Requirement: Reproduce the records below word for word, starting at their beginning and ending with the line that contains "success of the TON Blockchain.". Leave the pictures out.

+++ Records shown +++

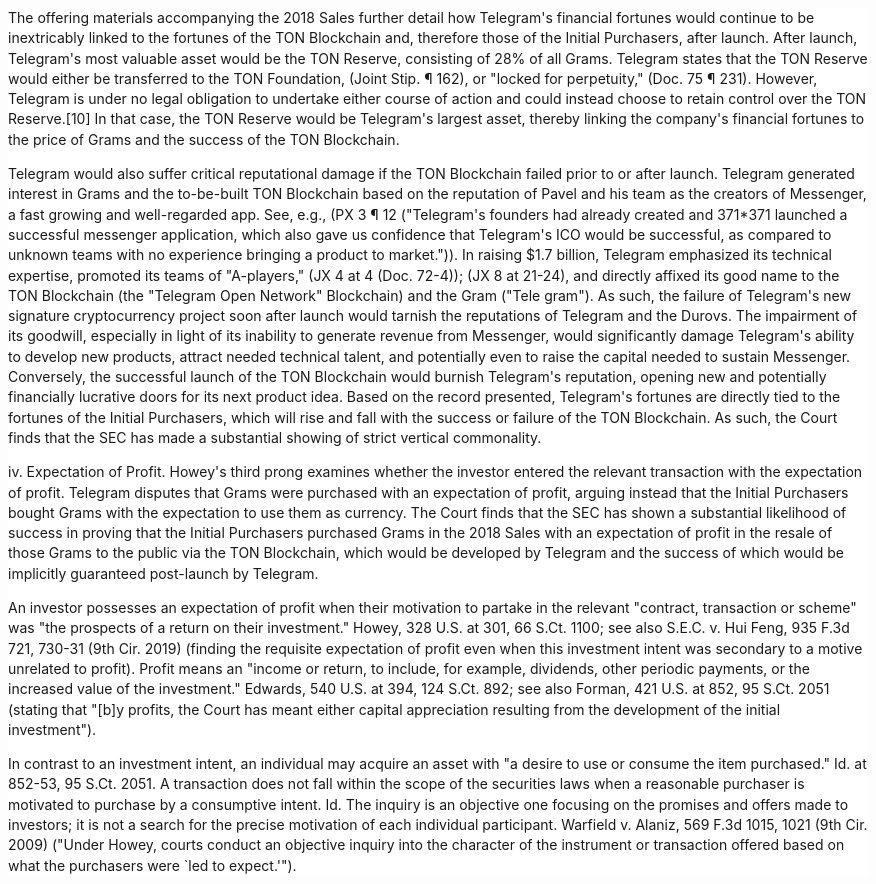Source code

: The offering materials accompanying the 2018 Sales further detail how Telegram's financial fortunes would continue to be inextricably linked to the fortunes of the TON Blockchain and, therefore those of the Initial Purchasers, after launch. After launch, Telegram's most valuable asset would be the TON Reserve, consisting of 28% of all Grams. Telegram states that the TON Reserve would either be transferred to the TON Foundation, (Joint Stip. ¶ 162), or "locked for perpetuity," (Doc. 75 ¶ 231). However, Telegram is under no legal obligation to undertake either course of action and could instead choose to retain control over the TON Reserve.[10] In that case, the TON Reserve would be Telegram's largest asset, thereby linking the company's financial fortunes to the price of Grams and the success of the TON Blockchain.

Telegram would also suffer critical reputational damage if the TON Blockchain failed prior to or after launch. Telegram generated interest in Grams and the to-be-built TON Blockchain based on the reputation of Pavel and his team as the creators of Messenger, a fast growing and well-regarded app. See, e.g., (PX 3 ¶ 12 ("Telegram's founders had already created and 371*371 launched a successful messenger application, which also gave us confidence that Telegram's ICO would be successful, as compared to unknown teams with no experience bringing a product to market.")). In raising $1.7 billion, Telegram emphasized its technical expertise, promoted its teams of "A-players," (JX 4 at 4 (Doc. 72-4)); (JX 8 at 21-24), and directly affixed its good name to the TON Blockchain (the "Telegram Open Network" Blockchain) and the Gram ("Tele gram"). As such, the failure of Telegram's new signature cryptocurrency project soon after launch would tarnish the reputations of Telegram and the Durovs. The impairment of its goodwill, especially in light of its inability to generate revenue from Messenger, would significantly damage Telegram's ability to develop new products, attract needed technical talent, and potentially even to raise the capital needed to sustain Messenger. Conversely, the successful launch of the TON Blockchain would burnish Telegram's reputation, opening new and potentially financially lucrative doors for its next product idea. Based on the record presented, Telegram's fortunes are directly tied to the fortunes of the Initial Purchasers, which will rise and fall with the success or failure of the TON Blockchain. As such, the Court finds that the SEC has made a substantial showing of strict vertical commonality.

iv. Expectation of Profit.
Howey's third prong examines whether the investor entered the relevant transaction with the expectation of profit. Telegram disputes that Grams were purchased with an expectation of profit, arguing instead that the Initial Purchasers bought Grams with the expectation to use them as currency. The Court finds that the SEC has shown a substantial likelihood of success in proving that the Initial Purchasers purchased Grams in the 2018 Sales with an expectation of profit in the resale of those Grams to the public via the TON Blockchain, which would be developed by Telegram and the success of which would be implicitly guaranteed post-launch by Telegram.

An investor possesses an expectation of profit when their motivation to partake in the relevant "contract, transaction or scheme" was "the prospects of a return on their investment." Howey, 328 U.S. at 301, 66 S.Ct. 1100; see also S.E.C. v. Hui Feng, 935 F.3d 721, 730-31 (9th Cir. 2019) (finding the requisite expectation of profit even when this investment intent was secondary to a motive unrelated to profit). Profit means an "income or return, to include, for example, dividends, other periodic payments, or the increased value of the investment." Edwards, 540 U.S. at 394, 124 S.Ct. 892; see also Forman, 421 U.S. at 852, 95 S.Ct. 2051 (stating that "[b]y profits, the Court has meant either capital appreciation resulting from the development of the initial investment").

In contrast to an investment intent, an individual may acquire an asset with "a desire to use or consume the item purchased." Id. at 852-53, 95 S.Ct. 2051. A transaction does not fall within the scope of the securities laws when a reasonable purchaser is motivated to purchase by a consumptive intent. Id. The inquiry is an objective one focusing on the promises and offers made to investors; it is not a search for the precise motivation of each individual participant. Warfield v. Alaniz, 569 F.3d 1015, 1021 (9th Cir. 2009) ("Under Howey, courts conduct an objective inquiry into the character of the instrument or transaction offered based on what the purchasers were `led to expect.'").


[^InlineNoteTelegramInjunction]: _Securities and Exchange Commission v. Telegram Group Inc., 448 F.Supp.3d 352 (2020), _available at_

+++

Your solution:
Source code

: The offering materials accompanying the 2018 Sales further detail how Telegram's financial fortunes would continue to be inextricably linked to the fortunes of the TON Blockchain and, therefore those of the Initial Purchasers, after launch. After launch, Telegram's most valuable asset would be the TON Reserve, consisting of 28% of all Grams. Telegram states that the TON Reserve would either be transferred to the TON Foundation, (Joint Stip. ¶ 162), or "locked for perpetuity," (Doc. 75 ¶ 231). However, Telegram is under no legal obligation to undertake either course of action and could instead choose to retain control over the TON Reserve.[10] In that case, the TON Reserve would be Telegram's largest asset, thereby linking the company's financial fortunes to the price of Grams and the success of the TON Blockchain.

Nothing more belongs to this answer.